Dataset records
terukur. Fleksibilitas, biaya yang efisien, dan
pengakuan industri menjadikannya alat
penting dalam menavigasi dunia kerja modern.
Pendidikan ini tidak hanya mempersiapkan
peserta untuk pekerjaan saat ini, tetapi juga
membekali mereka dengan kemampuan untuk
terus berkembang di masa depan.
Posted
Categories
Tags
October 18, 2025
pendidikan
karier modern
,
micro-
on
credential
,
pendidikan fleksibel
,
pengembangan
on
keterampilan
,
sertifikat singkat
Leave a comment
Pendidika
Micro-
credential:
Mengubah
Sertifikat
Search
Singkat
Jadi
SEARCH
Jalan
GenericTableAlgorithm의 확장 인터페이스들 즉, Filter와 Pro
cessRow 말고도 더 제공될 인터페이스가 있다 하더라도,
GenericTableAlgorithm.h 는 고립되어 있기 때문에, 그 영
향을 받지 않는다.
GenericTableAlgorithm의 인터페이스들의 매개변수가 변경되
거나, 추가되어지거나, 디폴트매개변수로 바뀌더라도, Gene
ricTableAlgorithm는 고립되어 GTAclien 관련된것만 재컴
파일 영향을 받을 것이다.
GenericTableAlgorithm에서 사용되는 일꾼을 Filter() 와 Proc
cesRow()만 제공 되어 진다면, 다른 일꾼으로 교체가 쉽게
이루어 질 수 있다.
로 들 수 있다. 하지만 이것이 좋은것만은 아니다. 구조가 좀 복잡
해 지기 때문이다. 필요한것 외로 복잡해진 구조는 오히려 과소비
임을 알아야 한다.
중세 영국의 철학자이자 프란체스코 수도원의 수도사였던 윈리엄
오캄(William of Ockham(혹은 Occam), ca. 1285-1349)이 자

...

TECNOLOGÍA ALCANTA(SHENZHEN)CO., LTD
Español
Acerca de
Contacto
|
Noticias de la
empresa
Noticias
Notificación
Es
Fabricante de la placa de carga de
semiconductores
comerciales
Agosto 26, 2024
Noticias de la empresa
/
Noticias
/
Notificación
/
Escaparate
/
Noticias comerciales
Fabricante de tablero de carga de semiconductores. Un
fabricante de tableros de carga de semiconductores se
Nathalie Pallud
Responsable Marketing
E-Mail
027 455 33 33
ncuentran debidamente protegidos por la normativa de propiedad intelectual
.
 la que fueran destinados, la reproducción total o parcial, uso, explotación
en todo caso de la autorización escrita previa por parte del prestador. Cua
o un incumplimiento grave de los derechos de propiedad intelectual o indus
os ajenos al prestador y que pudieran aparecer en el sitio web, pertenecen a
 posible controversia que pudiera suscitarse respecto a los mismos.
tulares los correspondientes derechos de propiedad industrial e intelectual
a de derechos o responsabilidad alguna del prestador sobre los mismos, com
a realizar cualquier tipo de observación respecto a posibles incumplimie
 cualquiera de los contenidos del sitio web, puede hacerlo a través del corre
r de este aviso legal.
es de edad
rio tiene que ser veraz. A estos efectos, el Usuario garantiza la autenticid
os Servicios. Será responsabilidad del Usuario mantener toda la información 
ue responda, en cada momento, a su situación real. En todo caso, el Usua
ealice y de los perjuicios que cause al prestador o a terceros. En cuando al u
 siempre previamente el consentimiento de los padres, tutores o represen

**PROBLEM STATEMENT:** Set down, exactly as they appear above, all lines from the one that has "r de este aviso legal." down to the one that has "siempre previamente el", including those two and no others.

**RESPONSE TO THE TASK:**
r de este aviso legal.
es de edad
rio tiene que ser veraz. A estos efectos, el Usuario garantiza la autenticid
os Servicios. Será responsabilidad del Usuario mantener toda la información 
ue responda, en cada momento, a su situación real. En todo caso, el Usua
ealice y de los perjuicios que cause al prestador o a terceros. En cuando al u
 siempre previamente el consentimiento de los padres, tutores o represen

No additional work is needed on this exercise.